++++ SOURCE PASSAGE ++++
The Resolution Project: For my New Year’s resolution this year (that being 2011), I decided to try and read all one hundred of the novels picked by Time Magazine as the best since their inception in 1923 to the list’s publication in 2005. I exempted myself from reading ones I’ve already read, leaving some eighty-six or so to read before the end of this year. Some spoilers may lie ahead, so be warned if you’re the type to be bothered by that.

Housekeeping cover

The Elevator Pitch: Ruth and Lucille are two children sent to live with their surviving relatives in Fingerbone, Idaho after the suicide of their mother. They end up first with their grandmother and then eventually their aunt Sylvie in their grandmother’s home, which rests on the side of the lake that claimed their grandfather and mother’s lives. The house eventually starts to be reclaimed by nature somewhat, which justifiably angers Lucille who wants to live more conventionally. Ruth, the book’s narrator, tends to side with her aunt Sylvie in this debate.

I really disliked this book, so I’m going to change up my review style a bit here, as I don’t have too much to say about it other than what it is not. I will say that if you for any reason decide to pick this one up and give it a try, this review will probably be even spoilerier than normal, so do us both a favour and read a different book. I recommend Brideshead Revisited.

Housekeeping is not a bildungsroman, even though it kind of looks like one: the bildungsroman is a literary genre that follows the upbringing and moral development of a young person over the years. The classic example is David Copperfield, which follows that character’s life as he goes out to seek his fortune and eventually reaches maturity. A lot of the books I’ve read so far on the Time 100 list could be thought of as having elements of the genre, like The Adventures of Augie March, A Clockwork Orange and The Confessions of Nat Turner. Where I feel that Housekeeping only sort of fits this criteria is that in the archetypal bildungsroman, the young person blunders through their early years and eventually becomes wise in the ways of the world, carving out a niche for themselves in the process; in Housekeeping, the main character Ruth learns that society is sort of bullshit, being a hobo of all things is awesome, and much more fulfilling than a “normal life”. She is entirely possessed by the spirit of her aunt Sylvie, who was herself a an itinerant until right before coming to the girls’ aid. The house in which they live, and the lake that surrounds it, both of these places weigh down so much on the characters that they give in and run away forever. I just couldn’t believe the book’s arguments as to why this would be a satisfactory idea.
++++ MATERIAL SHOWN ++++
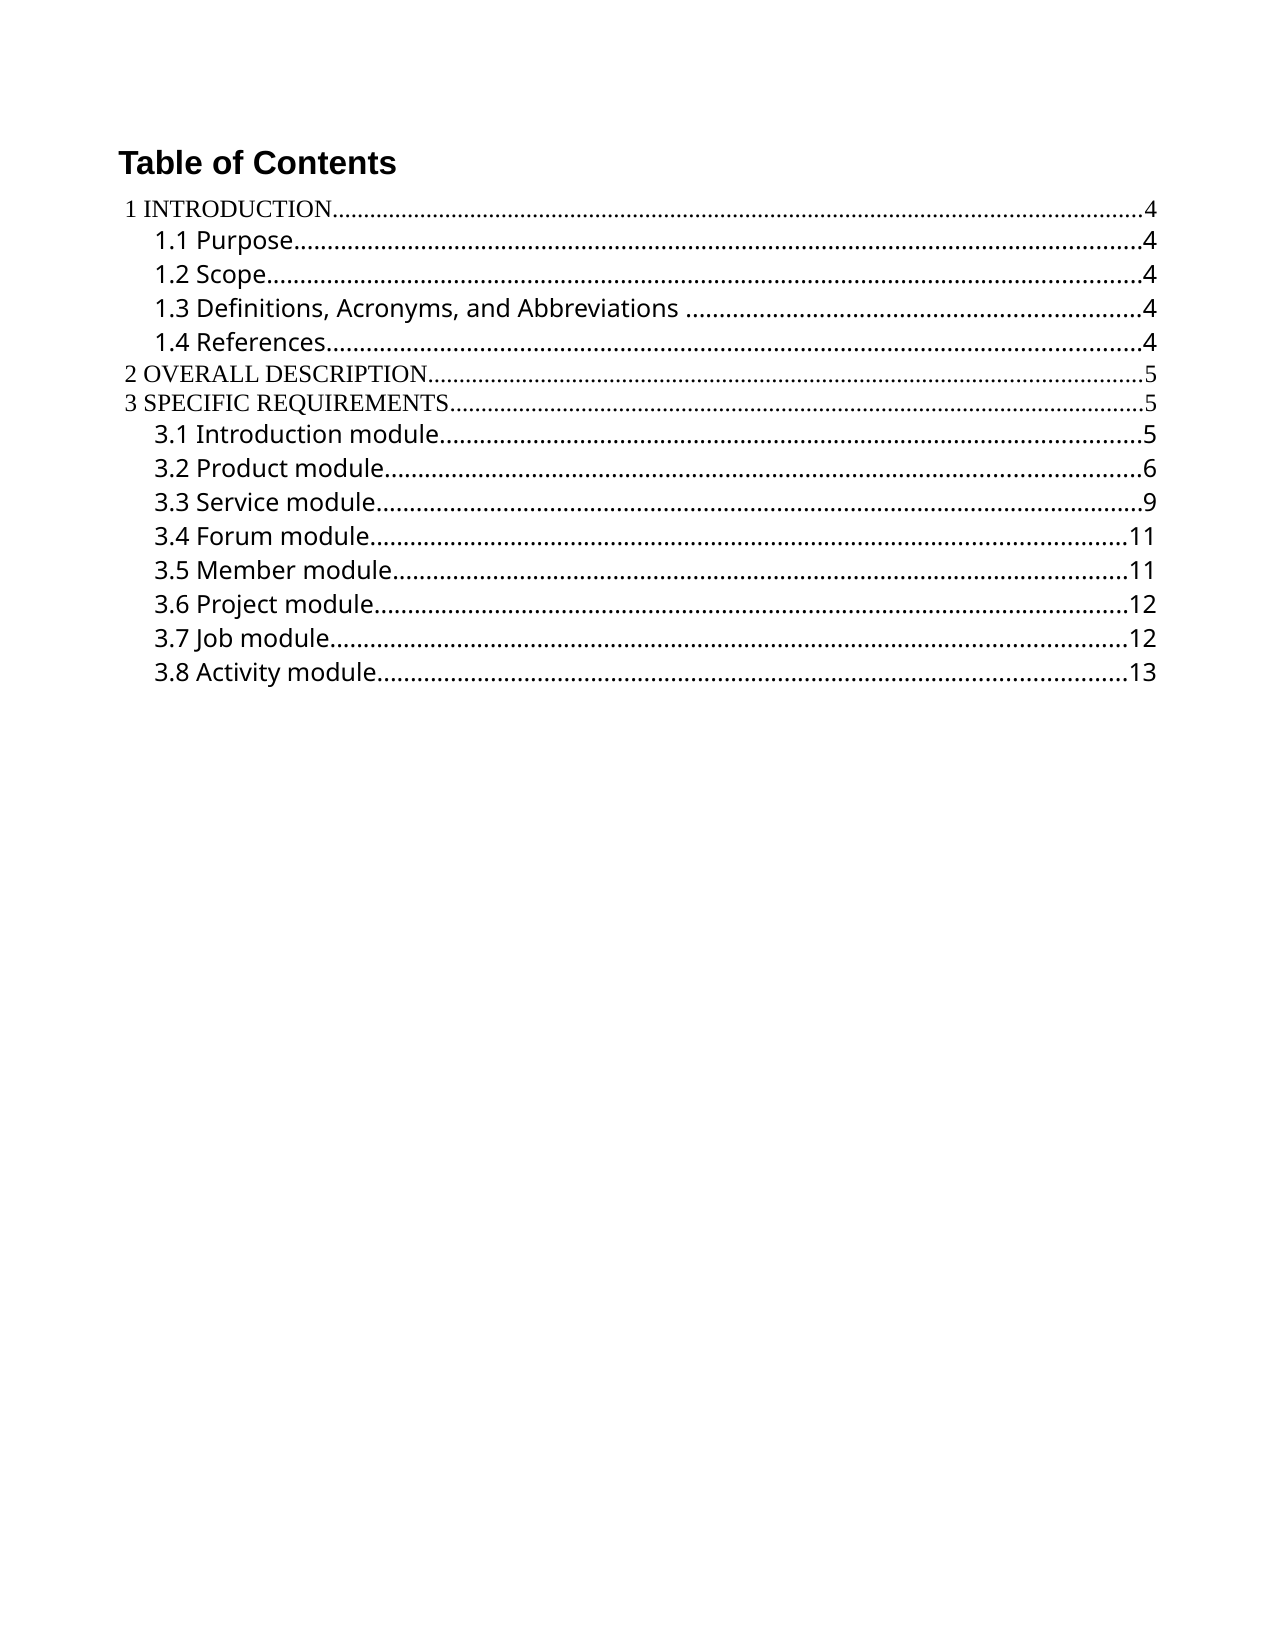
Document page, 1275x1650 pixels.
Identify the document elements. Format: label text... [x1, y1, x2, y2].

text 3.3 Service module 9 [148, 485, 1157, 519]
text 3.5 Member module 11 [148, 553, 1157, 587]
text 1 INTRODUCTION 4 [118, 194, 1157, 223]
text 3.1 Introduction module 5 [148, 417, 1157, 451]
text 2 OVERALL DESCRIPTION 5 [118, 359, 1157, 388]
text 1.2 Scope 4 [148, 257, 1157, 291]
text 3.2 Product module 6 [148, 451, 1157, 485]
subtitle Table of Contents [118, 143, 1157, 182]
text 1.1 Purpose 4 [148, 223, 1157, 257]
text 1.3 Definitions, Acronyms, and Abbreviations 4 [148, 291, 1157, 325]
text 3.4 Forum module 11 [148, 519, 1157, 553]
text 1.4 References 4 [148, 325, 1157, 359]
text 3 SPECIFIC REQUIREMENTS 5 [118, 388, 1157, 417]
text 3.7 Job module 12 [148, 621, 1157, 655]
text 3.8 Activity module 13 [148, 655, 1157, 689]
text 3.6 Project module 12 [148, 587, 1157, 621]
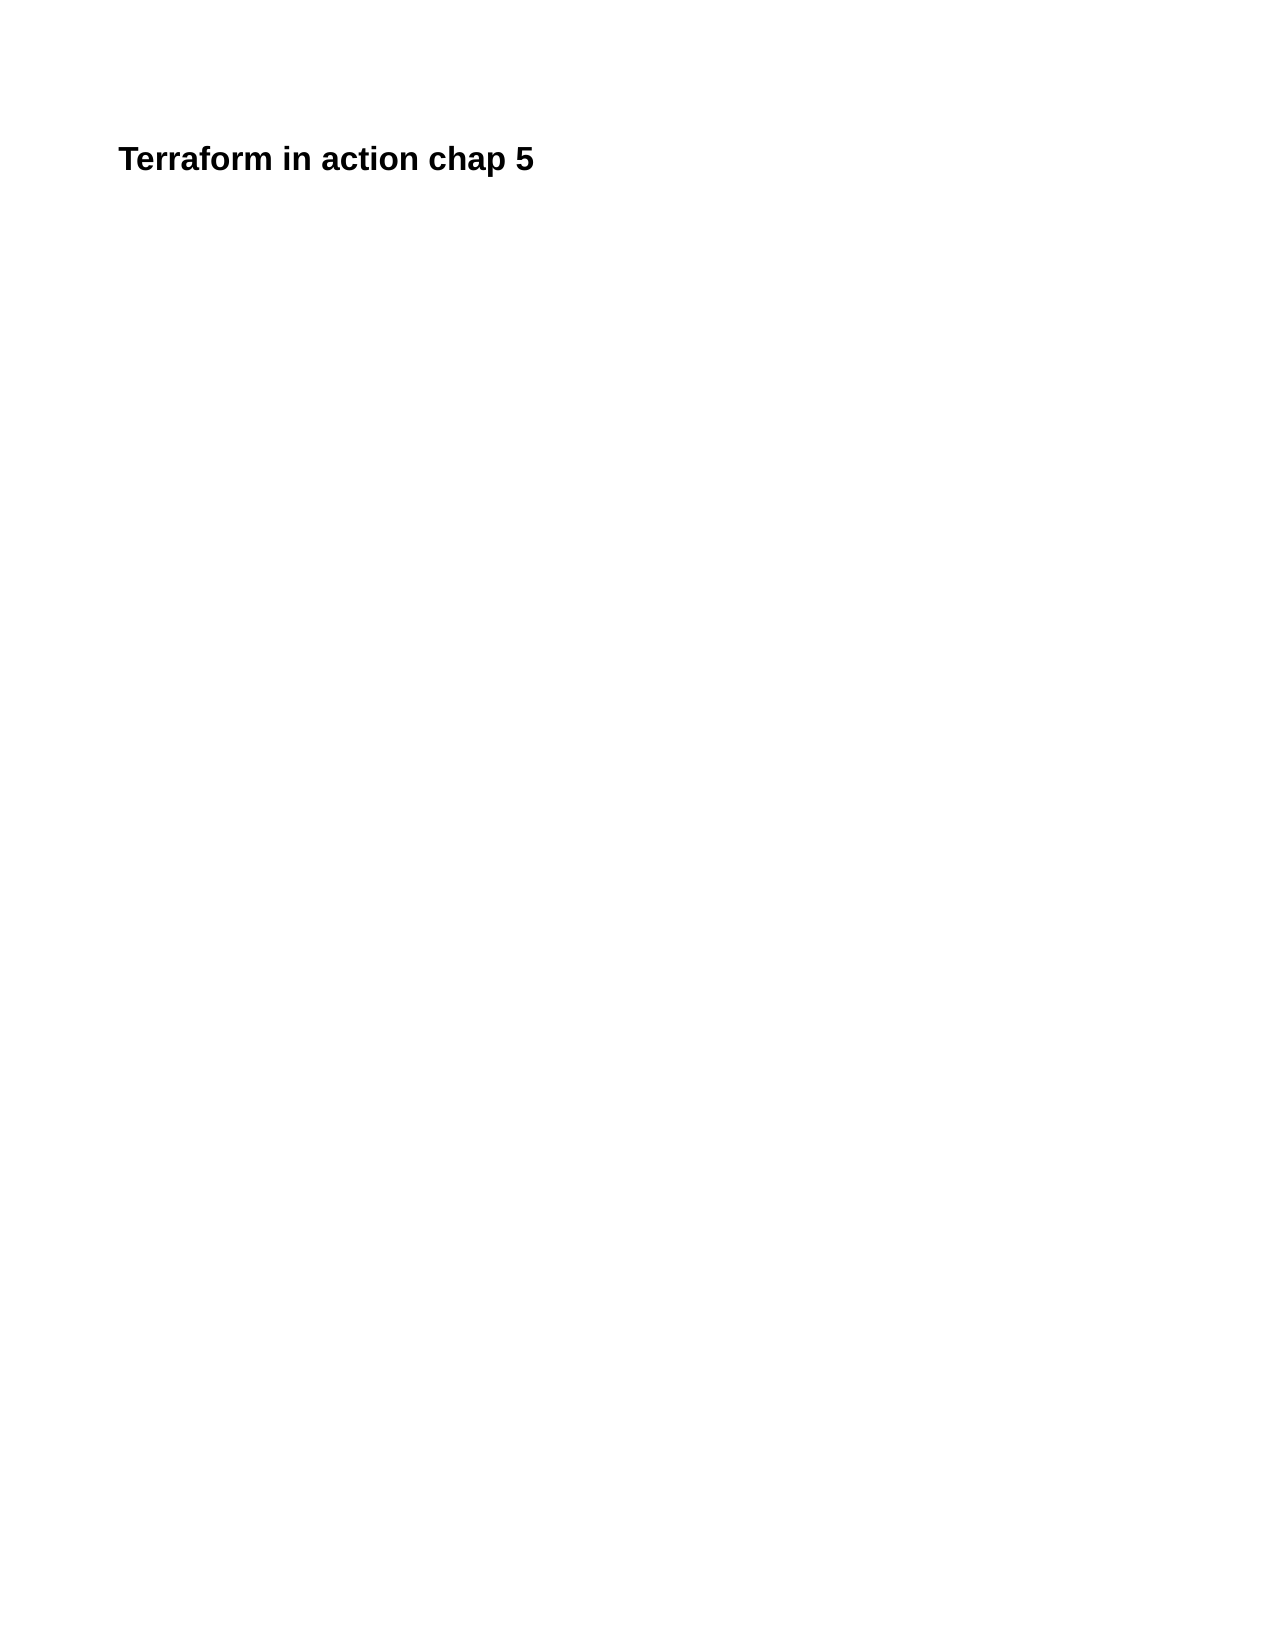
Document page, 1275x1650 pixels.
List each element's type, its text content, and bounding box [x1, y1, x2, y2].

subtitle Terraform in action chap 5 [118, 139, 1157, 177]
++++
**WHAT THE TASK REQUIRES**:
Can you return the part of the Housekeeping review from "Housekeeping cover" to "in this debate.", copied word for word?

**WRITTEN ANSWER**:
Housekeeping cover

The Elevator Pitch: Ruth and Lucille are two children sent to live with their surviving relatives in Fingerbone, Idaho after the suicide of their mother. They end up first with their grandmother and then eventually their aunt Sylvie in their grandmother’s home, which rests on the side of the lake that claimed their grandfather and mother’s lives. The house eventually starts to be reclaimed by nature somewhat, which justifiably angers Lucille who wants to live more conventionally. Ruth, the book’s narrator, tends to side with her aunt Sylvie in this debate.